◆ **TEXTE À LIRE**:
Debout les vieux !
Alors qu’une récente enquête du Cevipof montre le déficit de démocratie dont souffrent les retraités, la loi ASV est peut-être en train de rater le pari de la participation des seniors. Il est encore temps de ne pas rater ce rendez-vous.
Le Centre de la vie politique française (CEVIPOF), organisme dépendant de Sciences-Po Paris, vient de sortir une vaste étude politique portant sur un panel de 25.000 personnes lorsque généralement les sondages que vous lisez dans la presse chaque jour ne porte que sur un petit millier de français.
Que nous dit cette étude ? D’abord que c’est chez les retraités que la proportion d’enquêtés considérant que les hommes politiques se préoccupent « beaucoup ou assez » de ce qu’ils pensent est la plus faible: 10% contre 13% chez les « 25-34 ans » et 16% chez les « 18-24 ans ». Ce sentiment d’abandon est d’ailleurs plus marqué encore dans les communes de 2.000 à 10.000 habitants où cette proportion tombe à 8%.
Des retraités politiquement frustrés
Par ailleurs, la proportion des seniors pensant qu’en France la démocratie fonctionne « bien ou très bien » est de 53% quand elle est de 57% chez les 18-24 ans, population qu’on décrit pourtant comme particulièrement critique.
Cette enquête met en évidence une véritable défiance, relativement nouvelle par rapport aux enquêtes précédentes, des retraités envers les politiques et plus généralement envers la façon dont ils sont considérés par les responsables politiques. Il ne faudrait pas que cette « frustration » émousse ce qui faisait jusqu’ici la caractéristique principale du vote des Séniors : leur aversion pour les extrêmes.

◆ **DONNÉES FOURNIES**:
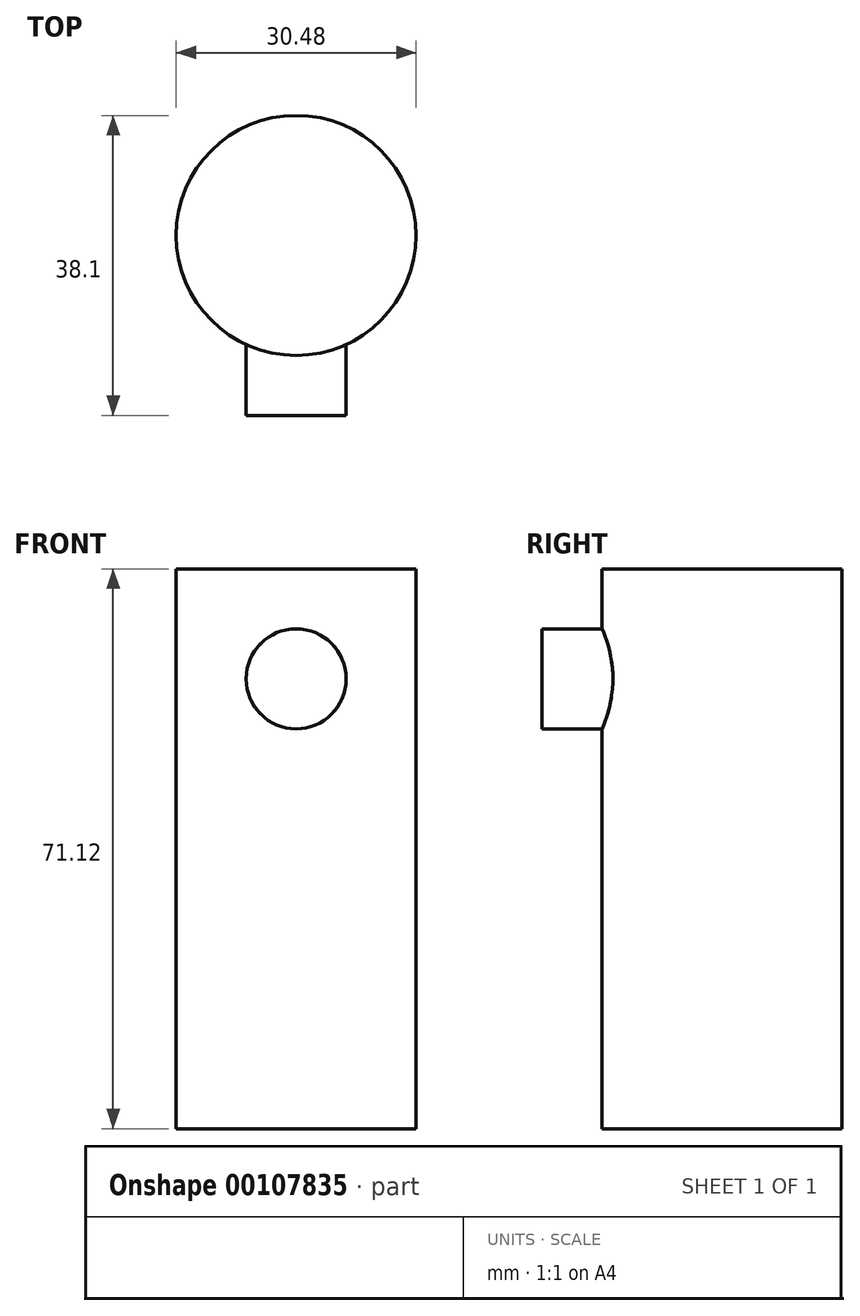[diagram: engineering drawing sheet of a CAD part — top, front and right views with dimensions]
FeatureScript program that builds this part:
annotation { "Feature Type Name" : "Feature", "Feature Type Description" : "" }
export const myFeature = defineFeature(function(context is Context, id is Id, definition is map)
    precondition{}
    {
        {
            var Q0;
            Q0=qCreatedBy(makeId("Top.planeOp"),FACE);
            var sketch = newSketch(context, id + "F0", { "sketchPlane" : qUnion([Q0])});
            skCircle(sketch, "E0", {"center": v(0, 0) * mm, "radius": 15.24 * mm});
            skSolve(sketch);
        }
        {
            var Q0;
            Q0 = qSketchRegion(id + "F0", true);
            extrude(context, id + "F1", {"entities" : qUnion([Q0]), "depth" : 71.12 * mm});
        }
        {
            var Q0;
            Q0=qCreatedBy(makeId("Front.planeOp"),FACE);
            var sketch = newSketch(context, id + "F2", { "sketchPlane" : qUnion([Q0])});
            skCircle(sketch, "E1", {"center": v(0, 57.15) * mm, "radius": 6.35 * mm});
            skSolve(sketch);
        }
        {
            var Q0;
            Q0 = qSketchRegion(id + "F2", true);
            extrude(context, id + "F3", {"entities" : qUnion([Q0]), "operationType" : NewBodyOperationType.ADD, "depth" : 22.86 * mm});
        }
    });
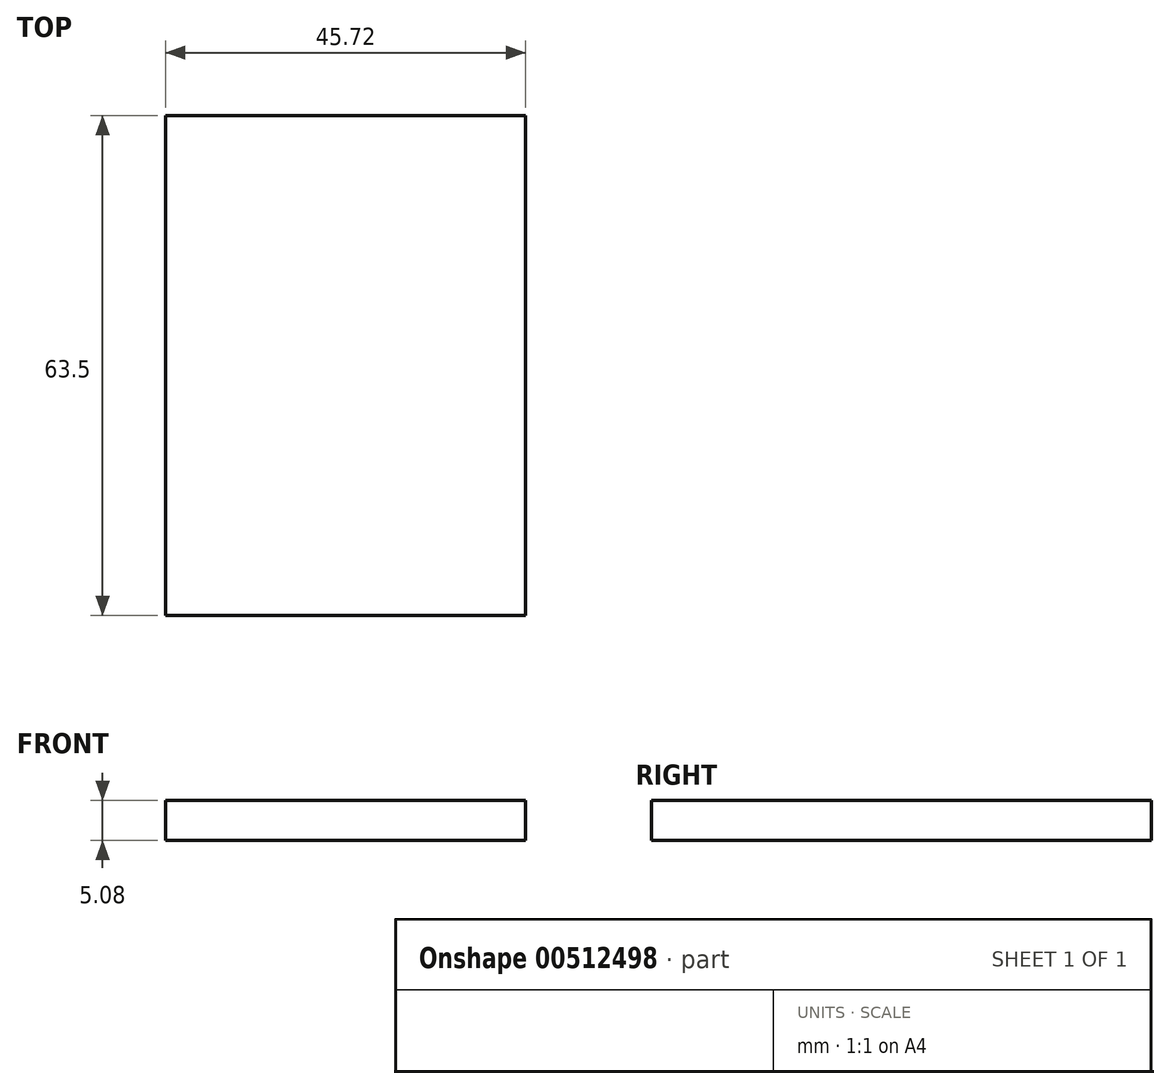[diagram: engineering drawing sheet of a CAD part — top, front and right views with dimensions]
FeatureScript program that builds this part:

◆ **ÉNONCÉ 1**:
Recopiez fidèlement le passage du texte sur les retraités commençant à « Cette enquête met » et se terminant à « pour les extrêmes. ».
◆ **ÉNONCÉ 2**:
D'après le texte sur les retraités, sur combien de personnes porte le panel de l'étude du CEVIPOF ?
◆ **ÉNONCÉ 3**:
Poursuivez la rédaction du texte sur les retraités à la suite de sa dernière phrase.
Les entrées ci-dessus forment un document distinct du texte sur les retraités.

◆ **RÉPONSE ATTENDUE 1**:
Cette enquête met en évidence une véritable défiance, relativement nouvelle par rapport aux enquêtes précédentes, des retraités envers les politiques et plus généralement envers la façon dont ils sont considérés par les responsables politiques. Il ne faudrait pas que cette « frustration » émousse ce qui faisait jusqu’ici la caractéristique principale du vote des Séniors : leur aversion pour les extrêmes.

◆ **RÉPONSE ATTENDUE 2**:
Sur 25.000 personnes.

◆ **RÉPONSE ATTENDUE 3**:
CDCA et Haut Conseil de l’Age : ne pas rater ces rendez-vous
C’est dans ce contexte, aussi, qu’il faut lire les décrets d’application – actuellement en préparation – sur les Conseils Départementaux de la Citoyenneté et de l’Autonomie (CDCA) et sur le Haut Conseil de l’Age, de l’Enfance et de la Famille, institutions créées par la loi ASV. Et la conclusion est claire : nous sommes probablement en train de rater un coche en reproduisant dans ces textes le vieux logiciel des précédentes décennies.
Le projet de décret fixant la composition des CDCA reproduit en gros ce qu’étaient les CODERPA. Pas de grand changement au-delà du fait que les associations de retraités…y pèsent encore moins qu’avant ! La place des organisations syndicales autant que la nécessaire diversification des acteurs fait dans cette instance des retraités des acteurs parmi d’autres. Et puis quels retraités ? Ceux issus d’associations dont le retraité lambda ne connaît même pas l’existence. Non seulement les retraités n’ont pas la place qu’ils devraient avoir mais ils l’ont à travers des associations nationales de retraités qui généralement ont, au plan local, une existence aussi virtuelle que fantomatique.
De ce point de vue, nous sommes tous en train de manquer une formidable opportunité qui nous était offerte de renouveler totalement l’essence même de ce genre d’instance de représentation. La loi ASV est en passe de rater le passage au 2.0. de la démocratie participative des retraités. Nous connaissons tous dans nos communes des retraités dont le poids, dont l’influence, dont l’énergie, dont la capacité de réflexion et d’expression détonnent. Ce ne sont pas ceux, malheureusement, qu’on retrouvera autour de la table des CDCA demain. Pourquoi ne pas se donner un peu de temps pour sortir du schéma classique au lieu de prendre des décrets qui plomberont durablement tout essai de renouveler profondément les modalités de la prise de parole des personnes âgées ?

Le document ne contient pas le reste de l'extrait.